# Bilkish Associates



## tribalmatt (May 28, 2010)

Anyone had any experience with these guys? I left Dubai a few months ago to move to Australia, and went to great lengths to ensure all bills were settled, accounts closed and everything tied up. Now out of the blue 3 months later, I receieve the following email :ranger:. Is this genuine or not? They do have my correct account number. Any insight from any of you out there? :confused2:

Subject: Settlement of Overdue AED 331.87 for du Account No: xxx 

On behalf of our client, du – Emirates Integrated Telecommunications Company PJSC, we wish to inform you that despite repeated notifications and reminders you have failed to pay the outstanding amount against the invoices billed to you and have thus been in breach of the terms of your agreement with our client. 
We, therefore, now demand settlement of the total amount AED- 331.87 overdue within the next 3 days of receipt of this notice.
For any further assistance, please do not hesitate to contact us on the number mentioned below. 
Kindly ignore this final reminder notice if you have already made the payment.
Sincerely

Bilkish Associates
Contact Person: PAREIRA


----------



## BedouGirl (Sep 15, 2011)

I just googled them.
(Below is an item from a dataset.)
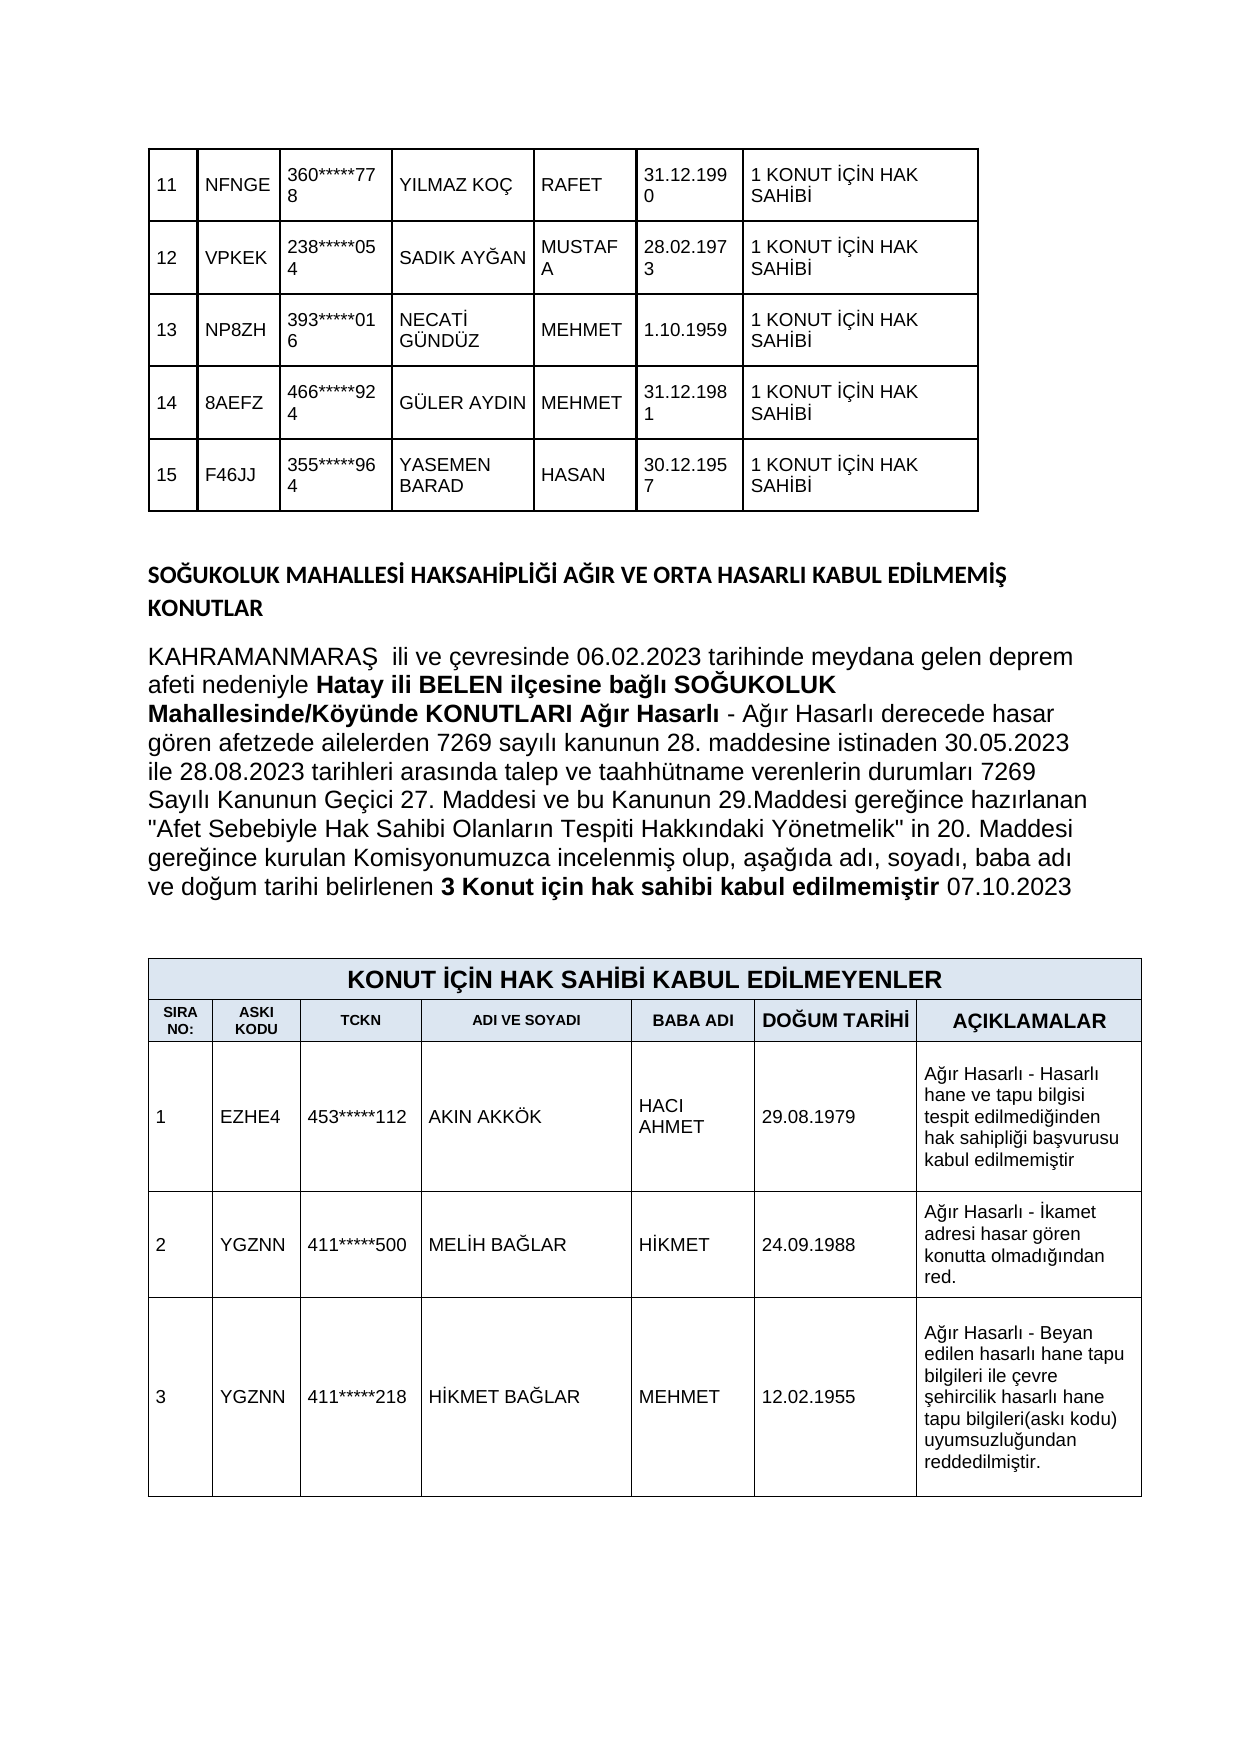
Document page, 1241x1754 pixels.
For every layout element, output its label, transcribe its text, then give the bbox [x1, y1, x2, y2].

Suggest you do the same. Difficult to say if they are "genuine". Looks like they take debts from various organizations and probably get a percentage of everything they collect. If I were you, I would contact Du direct to resolve this matter.


----------



## pamela0810 (Apr 5, 2010)

I second Bedougirl's post. I would call Du directly. From what I have seen, Du continues to bill you until the line has been disconnected. This means, even if you have paid your last statement, there could have been charges up until the very last minute. Do you have accesss ot selfcare.du.ae ? If yes, then why don't you log on there and see if there is something outstanding?


----------